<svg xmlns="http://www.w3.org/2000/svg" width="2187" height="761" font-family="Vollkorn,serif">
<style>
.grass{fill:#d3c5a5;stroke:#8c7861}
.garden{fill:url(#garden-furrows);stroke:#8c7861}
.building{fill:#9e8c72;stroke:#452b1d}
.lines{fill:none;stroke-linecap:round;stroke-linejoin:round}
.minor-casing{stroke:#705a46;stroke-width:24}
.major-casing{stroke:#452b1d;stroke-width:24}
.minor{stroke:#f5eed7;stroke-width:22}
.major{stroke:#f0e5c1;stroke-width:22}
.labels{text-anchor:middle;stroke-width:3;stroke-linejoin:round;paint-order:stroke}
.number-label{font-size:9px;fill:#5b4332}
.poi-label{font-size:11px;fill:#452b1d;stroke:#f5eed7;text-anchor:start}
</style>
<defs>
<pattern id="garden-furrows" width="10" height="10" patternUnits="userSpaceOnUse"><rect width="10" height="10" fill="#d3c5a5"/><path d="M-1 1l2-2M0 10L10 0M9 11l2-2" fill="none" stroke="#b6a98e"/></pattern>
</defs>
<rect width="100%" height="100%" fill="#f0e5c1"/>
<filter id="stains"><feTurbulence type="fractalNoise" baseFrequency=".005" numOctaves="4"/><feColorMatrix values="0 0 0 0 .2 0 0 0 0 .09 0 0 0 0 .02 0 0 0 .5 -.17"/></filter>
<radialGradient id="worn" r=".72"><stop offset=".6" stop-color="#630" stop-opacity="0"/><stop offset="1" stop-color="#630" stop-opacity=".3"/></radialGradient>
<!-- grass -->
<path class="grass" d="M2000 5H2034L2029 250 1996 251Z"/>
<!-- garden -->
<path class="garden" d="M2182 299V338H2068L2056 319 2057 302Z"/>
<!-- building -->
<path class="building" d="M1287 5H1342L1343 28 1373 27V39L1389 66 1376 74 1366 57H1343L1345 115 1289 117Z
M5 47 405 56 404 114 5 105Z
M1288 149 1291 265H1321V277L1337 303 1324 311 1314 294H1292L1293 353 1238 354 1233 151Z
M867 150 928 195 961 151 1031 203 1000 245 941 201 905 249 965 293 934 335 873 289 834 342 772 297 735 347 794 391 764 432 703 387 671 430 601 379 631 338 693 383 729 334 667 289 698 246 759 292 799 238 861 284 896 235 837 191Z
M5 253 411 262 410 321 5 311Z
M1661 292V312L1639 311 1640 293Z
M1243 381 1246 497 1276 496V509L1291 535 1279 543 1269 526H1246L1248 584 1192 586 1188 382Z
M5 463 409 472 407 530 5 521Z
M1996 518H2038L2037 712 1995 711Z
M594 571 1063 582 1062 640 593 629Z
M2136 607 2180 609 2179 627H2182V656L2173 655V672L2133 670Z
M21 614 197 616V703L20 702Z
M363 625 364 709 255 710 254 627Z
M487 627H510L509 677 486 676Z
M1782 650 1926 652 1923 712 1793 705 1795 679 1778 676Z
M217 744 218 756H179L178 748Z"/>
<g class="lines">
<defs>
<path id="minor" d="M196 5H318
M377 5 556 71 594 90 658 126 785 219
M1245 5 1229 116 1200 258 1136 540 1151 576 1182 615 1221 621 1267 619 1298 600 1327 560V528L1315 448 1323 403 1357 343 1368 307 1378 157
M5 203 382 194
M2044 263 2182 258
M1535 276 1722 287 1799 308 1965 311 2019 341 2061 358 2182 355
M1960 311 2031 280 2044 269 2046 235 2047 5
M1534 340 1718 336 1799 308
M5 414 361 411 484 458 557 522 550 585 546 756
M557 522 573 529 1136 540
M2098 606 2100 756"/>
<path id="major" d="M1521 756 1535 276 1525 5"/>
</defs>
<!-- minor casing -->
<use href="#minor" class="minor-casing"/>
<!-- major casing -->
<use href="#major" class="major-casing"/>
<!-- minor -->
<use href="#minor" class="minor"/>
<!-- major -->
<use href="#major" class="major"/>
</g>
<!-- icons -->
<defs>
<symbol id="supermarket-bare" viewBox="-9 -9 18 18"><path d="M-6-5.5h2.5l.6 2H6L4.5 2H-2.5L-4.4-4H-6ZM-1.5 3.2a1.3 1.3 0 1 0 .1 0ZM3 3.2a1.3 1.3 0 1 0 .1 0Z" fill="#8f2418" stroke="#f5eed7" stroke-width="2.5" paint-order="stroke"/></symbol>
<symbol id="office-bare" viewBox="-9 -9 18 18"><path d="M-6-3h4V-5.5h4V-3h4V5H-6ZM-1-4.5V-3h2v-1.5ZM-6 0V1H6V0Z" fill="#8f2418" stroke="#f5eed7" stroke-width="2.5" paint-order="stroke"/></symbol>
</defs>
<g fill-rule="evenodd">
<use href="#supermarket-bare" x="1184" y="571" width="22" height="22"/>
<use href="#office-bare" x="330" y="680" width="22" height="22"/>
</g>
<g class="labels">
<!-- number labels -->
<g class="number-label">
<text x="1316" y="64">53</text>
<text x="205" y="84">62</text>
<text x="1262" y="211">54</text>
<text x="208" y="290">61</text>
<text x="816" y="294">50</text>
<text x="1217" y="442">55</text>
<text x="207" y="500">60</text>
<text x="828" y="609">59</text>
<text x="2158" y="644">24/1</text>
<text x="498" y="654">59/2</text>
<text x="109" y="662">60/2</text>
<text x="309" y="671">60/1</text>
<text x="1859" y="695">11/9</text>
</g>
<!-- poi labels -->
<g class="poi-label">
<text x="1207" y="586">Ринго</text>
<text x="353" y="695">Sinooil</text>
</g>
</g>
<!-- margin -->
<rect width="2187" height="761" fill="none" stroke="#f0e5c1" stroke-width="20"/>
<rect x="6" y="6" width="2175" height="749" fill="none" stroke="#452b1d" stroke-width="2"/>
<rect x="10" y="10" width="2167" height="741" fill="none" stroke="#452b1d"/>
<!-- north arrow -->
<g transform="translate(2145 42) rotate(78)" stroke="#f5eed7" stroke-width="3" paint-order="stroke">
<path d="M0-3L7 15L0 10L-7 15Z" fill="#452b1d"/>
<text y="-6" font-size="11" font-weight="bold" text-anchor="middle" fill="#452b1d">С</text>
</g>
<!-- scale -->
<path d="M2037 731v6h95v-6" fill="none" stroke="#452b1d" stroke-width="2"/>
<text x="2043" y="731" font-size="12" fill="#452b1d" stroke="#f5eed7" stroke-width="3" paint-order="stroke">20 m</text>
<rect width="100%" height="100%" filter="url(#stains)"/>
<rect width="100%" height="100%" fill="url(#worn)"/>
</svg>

REQUIRED ACTION:
Using the material above, return each line in which the word "lines" occurs.

ANSWER TO THIS PROBLEM:
.lines{fill:none;stroke-linecap:round;stroke-linejoin:round}
<g class="lines">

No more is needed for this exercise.